PROVIDED TEXT:
+ + + + +

Today, I dropped my kids off again.

"Bye, Dad!" They jumped out of the van, and ran to meet their friends. They didn't look back.

But I did.

I looked back as I drove away. And I said a prayer of thanks for the school, for the place it has been and the place it is and will be.

Today at school, Christ's name is being proclaimed. Teachers are putting tremendous amounts of effort into excellent teaching, building community, and developing the Kingdom. Kids are learning--and not just math and science and music and the like; they are learning to be disciples!

Is school different without me there this year? Probably. But it's probably not different in any way that really matters, thanks be to God!

Wednesday, August 15, 2012

"Do a Little More for Jesus" -- The Trap of Expectations and Obligations

I'd like to share a video from one of my favorite bands, Mutemath. Posted below is the video for their song "Blood Pressure."

Kind of a trippy video, isn't it? I really enjoy these guys for both their musicality as well as their heart--they sing about stuff that resonates with me. While not a "Christian" band, the band members have expressed their faith in several venues, and it comes to expression both lyrically and thematically.

This song in particular hits me, especially as I think about the pressures on Christian teachers in terms of expectations and obligations. The line in the song, "Why can't you do a little more for Jesus?" sums up a lot of this. I think Christian teachers (okay...me, anyway) often take on a lot of extra stuff because it's expected that they will. In my most recent school position, I was serving on six separate committees, in addition to all of my other duties as a teacher. I was also serving as an adjunct instructor at a Christian college, and heavily involved in my church, both in leading a small group and regularly leading Sunday worship.

"Why can't you do a little more for Jesus?" You want me to coach the 7th grade girls basketball team too? You want me to serve on the Professional Development committee? You want me to serve on the church education committee? You want me to lead singing in chapel one Wednesday a month?

Somehow, it's almost a badge of honor to brag about how busy we are in Kingdom work.

I'm gradually shifting my thinking about this. While I've always been quick to volunteer for (too many) great Kingdom tasks, I'm really starting to think this is perhaps harmful for teachers. We have a finite number of hours in a day, after all. And for those of us with spouses and families, "Doing a little more for Jesus" might mean neglecting other important people in our lives.

+ + + + +

GIVEN ENTRIES:
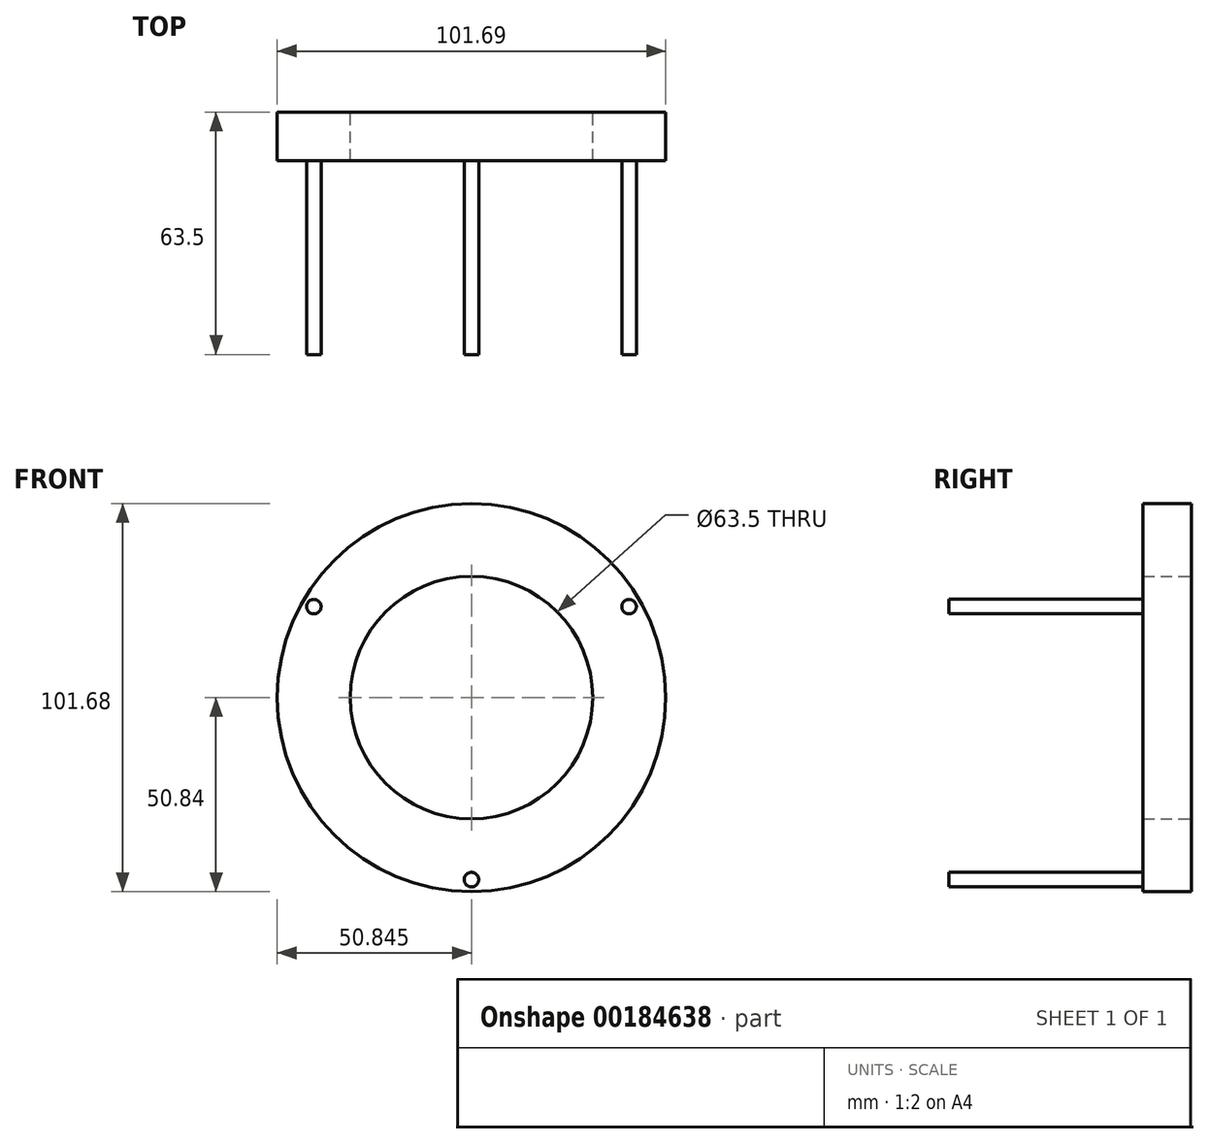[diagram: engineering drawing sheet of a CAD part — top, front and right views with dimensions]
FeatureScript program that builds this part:
annotation { "Feature Type Name" : "Feature", "Feature Type Description" : "" }
export const myFeature = defineFeature(function(context is Context, id is Id, definition is map)
    precondition{}
    {
        {
            var Q0;
            Q0=qCreatedBy(makeId("Front.planeOp"),FACE);
            var sketch = newSketch(context, id + "F0", { "sketchPlane" : qUnion([Q0])});
            skCircle(sketch, "E0", {"center": v(-61.31, 0.14) * mm, "radius": 31.75 * mm});
            skPoint(sketch, "E1", {"position": v(-102.58, 23.96) * mm});
            skCircle(sketch, "E2", {"center": v(-102.58, 23.96) * mm, "radius": 1.9 * mm});
            skPoint(sketch, "E3", {"position": v(-20.05, 23.96) * mm});
            skPoint(sketch, "E4", {"position": v(-61.31, -47.5) * mm});
            skCircle(sketch, "E5", {"center": v(-61.31, -47.5) * mm, "radius": 1.9 * mm});
            skCircle(sketch, "E6", {"center": v(-20.05, 23.96) * mm, "radius": 1.9 * mm});
            skPoint(sketch, "E7", {"position": v(-111.14, 10.24) * mm});
            skCircle(sketch, "E8", {"center": v(-61.31, 0.14) * mm, "radius": 50.84 * mm});
            skSolve(sketch);
        }
        {
            var Q0;
            Q0=makeQuery(id+"F0.imprint","IMPRINT",FACE,{"disambiguationData":[TD([[makeQuery(id+"F0.imprint","IMPRINT",EDGE,{"derivedFrom":sQuery(id+"F0.wireOp",EDGE,"E0")}),-1.0]])]});
            extrude(context, id + "F1", {"entities" : qUnion([Q0]), "depth" : 12.7 * mm});
        }
        {
            var Q0;
            Q0=makeQuery(id+"F0.imprint","IMPRINT",FACE,{"disambiguationData":[TD([[makeQuery(id+"F0.imprint","IMPRINT",EDGE,{"derivedFrom":sQuery(id+"F0.wireOp",EDGE,"E2")}),1.0]])]});
            var Q1;
            Q1=makeQuery(id+"F0.imprint","IMPRINT",FACE,{"disambiguationData":[TD([[makeQuery(id+"F0.imprint","IMPRINT",EDGE,{"derivedFrom":sQuery(id+"F0.wireOp",EDGE,"E6")}),1.0]])]});
            var Q2;
            Q2=makeQuery(id+"F0.imprint","IMPRINT",FACE,{"disambiguationData":[TD([[makeQuery(id+"F0.imprint","IMPRINT",EDGE,{"derivedFrom":sQuery(id+"F0.wireOp",EDGE,"E5")}),1.0]])]});
            extrude(context, id + "F2", {"entities" : qUnion([Q0, Q1, Q2]), "operationType" : NewBodyOperationType.ADD, "depth" : 63.5 * mm});
        }
    });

+ + + + +

Continue the blog post about Christian teachers and their obligations, starting right after its final sentence. The entries come from a different source than the blog post.

Please hear me right--I'm not saying that Christian teachers shouldn't be active in other Kingdom work outside of their classrooms, because I think it's important that we use our gifts and talents in many venues, both in our vocations and our avocations. What I am saying is that when schools, communities, and even the teachers themselves fall into the trap of expectations and obligations, this is dangerous and unhealthy. (My pastor calls this "should-ing on people"--what a great phrase, isn't it?) If we feel obligated to serve on one more committee, if we think that we ought to plan every chapel for the next year because everyone is expecting us to, if we are neglecting our own needs or those of our family because of what we "should" be doing, we are missing the boat. I'm speaking here from painful first-hand experience. It's hard for me to say "no" to things, because I there's some part of me that thinks that if I have the gifts and talents to do something, I should do them. If I'm not, I'm somehow not doing enough for Jesus.

Right...doing it for Jesus. Except that...often...I'm doing it for...me. I want to look good. I want people to notice all the great stuff I'm doing and praise me for it.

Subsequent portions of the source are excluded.